■ WORK INSTRUCTION
Rewrite the part of the Remuera station text that begins at the words "The station saw" and ends after "during electrification works.", putting "run-down" in place of "dilapidated".

■ READING TEXT
Remuera station was first built in 1873 as a stop on the Auckland-Onehunga railway. By 1903, Remuera station was at its maximum capacity and the Minister for Railways, Sir Joseph Ward, acknowledged that better capacity was needed on the line. A double track line was built to Penrose Junction. The Auckland-Onehunga line was later extended to Hamilton. New island platforms were also built at Newmarket, Greenlane, Ellerslie and Penrose.

===Rebuilt station===

The current Remuera station was rebuilt and opened in November 1907 for £1,149 and a toilet block was added shortly after for £80, but was demolished in 1982.

The station saw a steady decline in freight and passengers and became unstaffed in 1942. In 1970, Alltrans built a large cargo depot. In 1979, the station was closed to all traffic, except for passengers and traffic to the private Alltrans sidings. These later closed in the early 1990s and apartments were built in its place.

==== Preservation ====
New Zealand Rail created a conservation plan for the station in 1992. In 1994, the Remuera Railway Station Preservation Trust (TRRSPT) was established to maintain and preserve the now dilapidated station buildings.

By 2007, the trust began major exterior restoration works, winning a restoration award from the Rail Heritage Trust of New Zealand. Despite this, the interior was untouched and further damaged in 2011 during electrification works.

■ EXTRACTED DATA
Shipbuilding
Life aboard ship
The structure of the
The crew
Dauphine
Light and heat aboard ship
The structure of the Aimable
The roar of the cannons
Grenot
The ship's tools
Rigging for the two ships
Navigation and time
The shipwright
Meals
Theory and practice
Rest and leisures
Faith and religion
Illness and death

■ RESPONSE AREA
The station saw a steady decline in freight and passengers and became unstaffed in 1942. In 1970, Alltrans built a large cargo depot. In 1979, the station was closed to all traffic, except for passengers and traffic to the private Alltrans sidings. These later closed in the early 1990s and apartments were built in its place.

==== Preservation ====
New Zealand Rail created a conservation plan for the station in 1992. In 1994, the Remuera Railway Station Preservation Trust (TRRSPT) was established to maintain and preserve the now run-down station buildings.

By 2007, the trust began major exterior restoration works, winning a restoration award from the Rail Heritage Trust of New Zealand. Despite this, the interior was untouched and further damaged in 2011 during electrification works.